Os futuros do S&P 500 avançavam 0,33%, enquanto o Nasdaq 100 subia 0,91%. Já os contratos ligados ao Dow Jones recuavam 0,07%.
No radar dos investidores está a divulgação do índice de preços ao produtor (PPI) de abril nos EUA. A expectativa é de alta de 0,5% no mês e de 4,9% em 12 meses, segundo projeções da LSEG. O dado ganha relevância após a inflação ao consumidor acima do esperado reforçar a percepção de juros elevados por mais tempo pelo Federal Reserve, o banco central estadunidense.
No Brasil, a agenda concentra balanços de empresas como Banco do Brasil, CSN, CSN Mineração, Americanas, Casas Bahia, Movida e Eneva. O mercado também acompanha dados do varejo, fluxo cambial e discursos de dirigentes do Banco Central ao longo do dia.
Brasil
O Ibovespa encerrou a terça-feira (12) em queda pela segunda sessão consecutiva, pressionado pela divulgação de dados de inflação no Brasil e nos Estados Unidos, além do aumento das tensões entre Irã e EUA e da repercussão negativa do balanço da Petrobras.
O principal índice da bolsa brasileira caiu 0,86%, aos 180.342,33 pontos. Já o dólar à vista fechou praticamente estável, com leve alta de 0,08%, cotado a R$ 4,8954.
No cenário doméstico, os investidores repercutiram o Índice Nacional de Preços ao Consumidor Amplo (IPCA) de abril, que subiu 0,67%, após avanço de 0,88% em março. Apesar da desaceleração mensal, o indicador acumulado em 12 meses acelerou para 4,39%, aproximando-se do teto da meta de inflação do Banco Central, de 4,5%.
Europa
As bolsas europeias operam em alta, com os investidores monitorando a situação no Reino Unido. Os rendimentos dos títulos do governo britânico recuam nesta manhã depois que o primeiro-ministro Keir Starmer ignorou os apelos para renunciar ao cargo. Ele afirmou em sua reunião semanal de gabinete na terça-feira que não renunciaria ao cargo após o fraco desempenho do Partido Trabalhista nas eleições locais da semana passada.
STOXX 600: +0,72%
DAX (Alemanha): +1,00%
FTSE 100 (Reino Unido): +0,68%
CAC 40 (França): +0,13%
FTSE MIB (Itália): +0,76%
Estados Unidos
Os investidores seguem acompanhando a divulgação de balanços corporativos. Na agenda de hoje, estão previstos dados da Cisco, Alibaba Group e da Birkenstock.
Dow Jones Futuro: -0,07%
S&P 500 Futuro: +0,34%
Nasdaq Futuro: +0,91%
Ásia
Os mercados asiáticos fecharam sem direção única, com os investidores à espera do próximo encontro entre os presidentes Donald Trump (EUA) e Xi Jinping (China), onde se espera que as relações comerciais entre as duas potências mundiais sejam debatidas.

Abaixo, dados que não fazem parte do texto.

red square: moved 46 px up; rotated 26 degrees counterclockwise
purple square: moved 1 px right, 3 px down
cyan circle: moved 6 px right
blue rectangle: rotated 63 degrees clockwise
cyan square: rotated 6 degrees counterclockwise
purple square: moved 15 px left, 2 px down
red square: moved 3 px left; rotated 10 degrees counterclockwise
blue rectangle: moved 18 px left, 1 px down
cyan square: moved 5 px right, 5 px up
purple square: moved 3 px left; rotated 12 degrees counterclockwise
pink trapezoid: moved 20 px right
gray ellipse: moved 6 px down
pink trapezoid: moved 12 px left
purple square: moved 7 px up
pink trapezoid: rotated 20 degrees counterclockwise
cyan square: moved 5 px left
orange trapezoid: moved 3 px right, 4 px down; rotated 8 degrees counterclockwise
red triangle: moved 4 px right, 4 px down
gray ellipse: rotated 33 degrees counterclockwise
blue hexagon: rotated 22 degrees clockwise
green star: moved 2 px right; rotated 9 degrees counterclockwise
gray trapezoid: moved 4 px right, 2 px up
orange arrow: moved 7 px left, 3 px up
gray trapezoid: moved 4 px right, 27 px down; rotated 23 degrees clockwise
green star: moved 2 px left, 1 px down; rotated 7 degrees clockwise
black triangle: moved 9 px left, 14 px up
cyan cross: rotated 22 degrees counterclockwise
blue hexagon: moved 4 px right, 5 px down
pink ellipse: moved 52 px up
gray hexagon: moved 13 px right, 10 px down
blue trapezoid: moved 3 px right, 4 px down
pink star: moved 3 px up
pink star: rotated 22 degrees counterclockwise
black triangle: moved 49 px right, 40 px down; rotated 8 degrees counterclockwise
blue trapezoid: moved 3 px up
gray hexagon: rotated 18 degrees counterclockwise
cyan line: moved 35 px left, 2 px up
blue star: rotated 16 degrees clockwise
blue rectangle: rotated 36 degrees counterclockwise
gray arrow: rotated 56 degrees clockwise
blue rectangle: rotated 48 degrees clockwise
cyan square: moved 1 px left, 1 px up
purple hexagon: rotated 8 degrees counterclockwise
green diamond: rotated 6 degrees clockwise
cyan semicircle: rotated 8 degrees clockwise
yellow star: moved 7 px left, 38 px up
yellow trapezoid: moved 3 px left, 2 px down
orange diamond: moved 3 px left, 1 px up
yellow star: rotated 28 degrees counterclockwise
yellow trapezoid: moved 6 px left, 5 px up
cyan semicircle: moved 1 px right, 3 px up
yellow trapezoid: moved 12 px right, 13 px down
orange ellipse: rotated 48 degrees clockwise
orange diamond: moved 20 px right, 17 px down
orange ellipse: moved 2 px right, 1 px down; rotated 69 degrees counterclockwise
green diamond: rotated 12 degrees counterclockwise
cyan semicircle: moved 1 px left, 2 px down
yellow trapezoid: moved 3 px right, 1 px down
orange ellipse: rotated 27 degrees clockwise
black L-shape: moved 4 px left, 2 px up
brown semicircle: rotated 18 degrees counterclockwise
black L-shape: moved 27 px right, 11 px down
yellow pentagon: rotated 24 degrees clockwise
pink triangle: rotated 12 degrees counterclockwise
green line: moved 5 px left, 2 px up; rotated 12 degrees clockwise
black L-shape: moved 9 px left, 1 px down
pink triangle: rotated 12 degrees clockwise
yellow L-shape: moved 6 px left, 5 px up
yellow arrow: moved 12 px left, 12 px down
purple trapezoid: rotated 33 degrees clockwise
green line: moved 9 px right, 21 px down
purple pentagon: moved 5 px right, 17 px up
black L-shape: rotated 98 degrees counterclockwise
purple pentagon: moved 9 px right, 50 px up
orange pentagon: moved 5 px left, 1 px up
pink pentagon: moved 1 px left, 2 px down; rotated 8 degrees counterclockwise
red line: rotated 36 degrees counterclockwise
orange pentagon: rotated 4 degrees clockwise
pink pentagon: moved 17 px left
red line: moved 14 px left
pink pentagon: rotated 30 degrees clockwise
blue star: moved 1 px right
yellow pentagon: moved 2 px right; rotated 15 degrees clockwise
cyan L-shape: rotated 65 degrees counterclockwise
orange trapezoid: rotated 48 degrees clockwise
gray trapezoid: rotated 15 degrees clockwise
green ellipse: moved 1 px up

Shanghai SE (China), +0,67%
Nikkei (Japão): +0,84%
Hang Seng Index (Hong Kong): +0,15%
Nifty 50 (Índia): +0,59%
ASX 200 (Austrália): -0,46%
Petróleo
Os preços do petróleo recuam após subir quase 8% nas últimos três pregões, devido à manutenção do bloqueio naval no Estreito de Ormuz, por onde passa um quinto do petróleo mundial.
Petróleo WTI, -1,06%, a US$ 101,10 o barril
Petróleo Brent, -0,83%, a US$ 106,88 o barril
Agenda
Nos EUA, saem os dados dos preços ao produtor de abril, enquanto na zona do euro são aguardados dados do PIB (preliminar) do primeiro trimestre, com previsão de alta de 0,1% no mês e de 0,08% no ano.
Por aqui, no Brasil, o Conselho Monetário Nacional (CMN) decidiu, em reunião extraordinária na terça-feira, adiar a implementação de uma norma que proíbe a concessão de empréstimos rurais subsidiados a solicitantes com áreas desmatadas após julho de 2019. Segundo a norma, os bancos seriam responsáveis por verificar o cumprimento da exigência por meio de imagens de satélite, se estão de acordo com a legislação ambiental.